Given data START
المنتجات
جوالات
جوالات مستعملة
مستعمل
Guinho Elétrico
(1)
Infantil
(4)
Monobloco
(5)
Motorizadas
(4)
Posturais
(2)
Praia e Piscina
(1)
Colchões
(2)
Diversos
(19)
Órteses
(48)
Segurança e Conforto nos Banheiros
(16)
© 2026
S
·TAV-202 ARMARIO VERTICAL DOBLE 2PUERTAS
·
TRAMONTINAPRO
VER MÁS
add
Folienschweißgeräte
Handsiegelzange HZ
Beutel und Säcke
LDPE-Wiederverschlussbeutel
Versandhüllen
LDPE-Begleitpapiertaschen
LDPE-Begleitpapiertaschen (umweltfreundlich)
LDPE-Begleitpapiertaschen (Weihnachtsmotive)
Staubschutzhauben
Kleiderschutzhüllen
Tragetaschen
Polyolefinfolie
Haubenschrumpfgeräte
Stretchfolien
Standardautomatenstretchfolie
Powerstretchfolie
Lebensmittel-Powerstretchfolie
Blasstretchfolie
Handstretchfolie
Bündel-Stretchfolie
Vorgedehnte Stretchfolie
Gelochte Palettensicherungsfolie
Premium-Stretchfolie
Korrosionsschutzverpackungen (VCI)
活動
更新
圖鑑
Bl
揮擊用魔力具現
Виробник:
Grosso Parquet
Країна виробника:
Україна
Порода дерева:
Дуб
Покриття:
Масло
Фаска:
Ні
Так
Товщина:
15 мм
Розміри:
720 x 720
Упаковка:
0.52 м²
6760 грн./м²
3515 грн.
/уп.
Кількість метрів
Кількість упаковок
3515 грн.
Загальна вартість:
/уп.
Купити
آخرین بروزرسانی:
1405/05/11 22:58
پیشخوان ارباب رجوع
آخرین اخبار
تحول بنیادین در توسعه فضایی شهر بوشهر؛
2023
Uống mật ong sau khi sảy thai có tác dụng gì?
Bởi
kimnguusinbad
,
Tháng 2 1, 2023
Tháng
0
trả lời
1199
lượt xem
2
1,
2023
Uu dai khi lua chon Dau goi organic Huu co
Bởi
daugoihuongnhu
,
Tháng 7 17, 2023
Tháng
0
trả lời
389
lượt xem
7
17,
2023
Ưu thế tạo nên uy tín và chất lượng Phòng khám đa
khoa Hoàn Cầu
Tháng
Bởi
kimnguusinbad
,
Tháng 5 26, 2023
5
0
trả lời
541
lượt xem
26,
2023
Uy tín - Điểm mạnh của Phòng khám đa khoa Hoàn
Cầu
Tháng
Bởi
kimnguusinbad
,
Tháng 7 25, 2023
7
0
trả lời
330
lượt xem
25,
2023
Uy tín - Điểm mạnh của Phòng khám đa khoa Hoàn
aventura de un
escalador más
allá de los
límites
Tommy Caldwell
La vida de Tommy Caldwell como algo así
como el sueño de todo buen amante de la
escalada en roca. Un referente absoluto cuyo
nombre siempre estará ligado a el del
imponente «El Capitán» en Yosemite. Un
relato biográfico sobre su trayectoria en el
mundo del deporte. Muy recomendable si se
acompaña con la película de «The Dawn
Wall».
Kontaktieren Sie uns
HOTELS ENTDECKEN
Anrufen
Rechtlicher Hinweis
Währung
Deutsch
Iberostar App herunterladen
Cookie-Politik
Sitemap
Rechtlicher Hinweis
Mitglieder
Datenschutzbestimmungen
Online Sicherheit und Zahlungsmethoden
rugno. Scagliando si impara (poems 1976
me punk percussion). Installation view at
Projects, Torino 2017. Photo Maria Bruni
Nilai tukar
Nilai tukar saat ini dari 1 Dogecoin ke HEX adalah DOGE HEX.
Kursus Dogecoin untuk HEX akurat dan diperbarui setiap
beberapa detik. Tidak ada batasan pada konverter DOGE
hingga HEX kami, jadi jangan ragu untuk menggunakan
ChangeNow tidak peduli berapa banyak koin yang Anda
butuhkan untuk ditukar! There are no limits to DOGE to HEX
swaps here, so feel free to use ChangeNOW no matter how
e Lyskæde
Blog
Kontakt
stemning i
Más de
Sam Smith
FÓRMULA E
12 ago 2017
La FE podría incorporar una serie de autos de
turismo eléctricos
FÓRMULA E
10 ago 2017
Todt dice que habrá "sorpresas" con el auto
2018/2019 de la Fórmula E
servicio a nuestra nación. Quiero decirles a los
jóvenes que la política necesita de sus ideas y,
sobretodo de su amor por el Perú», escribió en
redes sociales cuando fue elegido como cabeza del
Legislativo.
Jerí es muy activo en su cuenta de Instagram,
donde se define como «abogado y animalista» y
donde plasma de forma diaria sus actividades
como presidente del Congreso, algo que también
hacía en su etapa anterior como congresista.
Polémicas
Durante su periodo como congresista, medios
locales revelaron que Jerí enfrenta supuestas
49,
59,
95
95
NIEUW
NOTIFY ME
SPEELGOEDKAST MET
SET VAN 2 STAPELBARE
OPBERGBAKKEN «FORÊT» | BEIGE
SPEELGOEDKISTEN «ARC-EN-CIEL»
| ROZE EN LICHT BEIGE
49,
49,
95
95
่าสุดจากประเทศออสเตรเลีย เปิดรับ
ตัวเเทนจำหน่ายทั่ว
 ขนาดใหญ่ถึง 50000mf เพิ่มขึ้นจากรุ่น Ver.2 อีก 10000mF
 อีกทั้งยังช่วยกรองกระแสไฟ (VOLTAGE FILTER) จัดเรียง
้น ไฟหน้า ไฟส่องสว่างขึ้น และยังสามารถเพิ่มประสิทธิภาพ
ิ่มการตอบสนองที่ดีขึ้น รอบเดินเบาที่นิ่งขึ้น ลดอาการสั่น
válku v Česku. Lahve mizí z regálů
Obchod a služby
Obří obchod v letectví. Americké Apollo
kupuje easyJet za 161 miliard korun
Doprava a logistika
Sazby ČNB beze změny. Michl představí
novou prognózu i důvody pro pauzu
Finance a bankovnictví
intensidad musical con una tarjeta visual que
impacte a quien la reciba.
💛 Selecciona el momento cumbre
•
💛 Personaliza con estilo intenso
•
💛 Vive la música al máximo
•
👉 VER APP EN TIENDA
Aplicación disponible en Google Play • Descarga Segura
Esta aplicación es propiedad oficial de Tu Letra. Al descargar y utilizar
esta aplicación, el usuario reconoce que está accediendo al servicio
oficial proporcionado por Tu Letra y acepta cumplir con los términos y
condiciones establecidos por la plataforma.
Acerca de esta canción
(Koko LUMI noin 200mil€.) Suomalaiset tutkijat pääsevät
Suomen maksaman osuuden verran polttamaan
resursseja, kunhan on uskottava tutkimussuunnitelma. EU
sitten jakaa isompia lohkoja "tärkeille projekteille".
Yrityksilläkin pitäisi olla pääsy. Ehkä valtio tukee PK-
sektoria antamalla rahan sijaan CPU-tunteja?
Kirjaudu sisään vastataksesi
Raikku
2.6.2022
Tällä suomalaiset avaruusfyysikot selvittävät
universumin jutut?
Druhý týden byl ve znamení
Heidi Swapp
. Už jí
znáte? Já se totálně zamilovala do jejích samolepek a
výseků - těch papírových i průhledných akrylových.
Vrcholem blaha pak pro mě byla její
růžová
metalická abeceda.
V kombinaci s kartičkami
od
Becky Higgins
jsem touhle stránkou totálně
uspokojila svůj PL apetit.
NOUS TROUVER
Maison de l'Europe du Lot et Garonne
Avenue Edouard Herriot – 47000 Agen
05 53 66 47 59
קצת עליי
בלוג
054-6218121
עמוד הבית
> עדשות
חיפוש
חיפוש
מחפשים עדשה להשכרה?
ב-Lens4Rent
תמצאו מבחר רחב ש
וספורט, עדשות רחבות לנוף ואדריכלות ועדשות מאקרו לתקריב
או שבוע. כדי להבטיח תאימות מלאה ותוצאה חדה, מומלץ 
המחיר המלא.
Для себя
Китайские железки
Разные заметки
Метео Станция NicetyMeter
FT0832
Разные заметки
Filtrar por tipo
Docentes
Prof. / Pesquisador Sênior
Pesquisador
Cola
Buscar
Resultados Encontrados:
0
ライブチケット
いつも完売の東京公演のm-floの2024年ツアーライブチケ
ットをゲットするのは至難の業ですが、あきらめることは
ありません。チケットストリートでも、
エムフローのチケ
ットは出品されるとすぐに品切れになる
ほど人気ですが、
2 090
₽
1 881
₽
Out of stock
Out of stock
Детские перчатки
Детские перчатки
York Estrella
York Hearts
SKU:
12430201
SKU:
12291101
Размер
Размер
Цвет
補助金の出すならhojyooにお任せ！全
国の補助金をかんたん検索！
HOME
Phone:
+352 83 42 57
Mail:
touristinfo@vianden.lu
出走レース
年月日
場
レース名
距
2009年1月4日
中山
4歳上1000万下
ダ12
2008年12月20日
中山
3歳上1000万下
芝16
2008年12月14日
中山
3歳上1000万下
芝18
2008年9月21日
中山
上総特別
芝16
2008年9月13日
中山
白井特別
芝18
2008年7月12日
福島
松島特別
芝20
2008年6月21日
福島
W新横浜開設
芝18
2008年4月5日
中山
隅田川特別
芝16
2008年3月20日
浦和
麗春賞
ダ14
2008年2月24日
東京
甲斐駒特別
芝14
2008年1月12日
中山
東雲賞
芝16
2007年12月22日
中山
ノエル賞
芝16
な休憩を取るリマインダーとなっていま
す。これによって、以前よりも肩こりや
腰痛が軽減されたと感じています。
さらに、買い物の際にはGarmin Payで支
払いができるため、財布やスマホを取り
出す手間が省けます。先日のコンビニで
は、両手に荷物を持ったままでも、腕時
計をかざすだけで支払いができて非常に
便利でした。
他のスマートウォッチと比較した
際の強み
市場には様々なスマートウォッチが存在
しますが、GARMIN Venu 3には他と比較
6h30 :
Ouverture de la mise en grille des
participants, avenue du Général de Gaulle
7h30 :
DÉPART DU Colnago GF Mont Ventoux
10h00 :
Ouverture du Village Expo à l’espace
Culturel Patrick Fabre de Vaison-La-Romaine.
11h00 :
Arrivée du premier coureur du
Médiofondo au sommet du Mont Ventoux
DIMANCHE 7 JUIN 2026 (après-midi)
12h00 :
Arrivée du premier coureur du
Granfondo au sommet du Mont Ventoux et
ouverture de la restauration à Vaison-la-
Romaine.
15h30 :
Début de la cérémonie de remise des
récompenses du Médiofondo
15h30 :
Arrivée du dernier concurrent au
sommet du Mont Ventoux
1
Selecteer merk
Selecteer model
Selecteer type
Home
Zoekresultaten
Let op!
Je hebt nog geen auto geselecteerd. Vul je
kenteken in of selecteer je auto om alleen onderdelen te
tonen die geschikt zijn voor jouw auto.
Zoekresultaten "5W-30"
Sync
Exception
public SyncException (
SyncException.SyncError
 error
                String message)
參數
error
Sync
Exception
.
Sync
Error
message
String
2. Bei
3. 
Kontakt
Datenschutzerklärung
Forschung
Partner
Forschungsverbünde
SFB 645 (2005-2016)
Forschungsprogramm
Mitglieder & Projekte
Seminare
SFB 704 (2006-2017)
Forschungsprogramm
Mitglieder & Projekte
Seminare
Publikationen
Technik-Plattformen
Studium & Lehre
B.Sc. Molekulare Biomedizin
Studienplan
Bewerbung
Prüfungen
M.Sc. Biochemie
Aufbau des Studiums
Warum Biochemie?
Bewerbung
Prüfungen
Given data END
(Your assignment)
Lines containing the word "Jerí" must be found in the data above and copied.

(Written reply)
Jerí es muy activo en su cuenta de Instagram,
locales revelaron que Jerí enfrenta supuestas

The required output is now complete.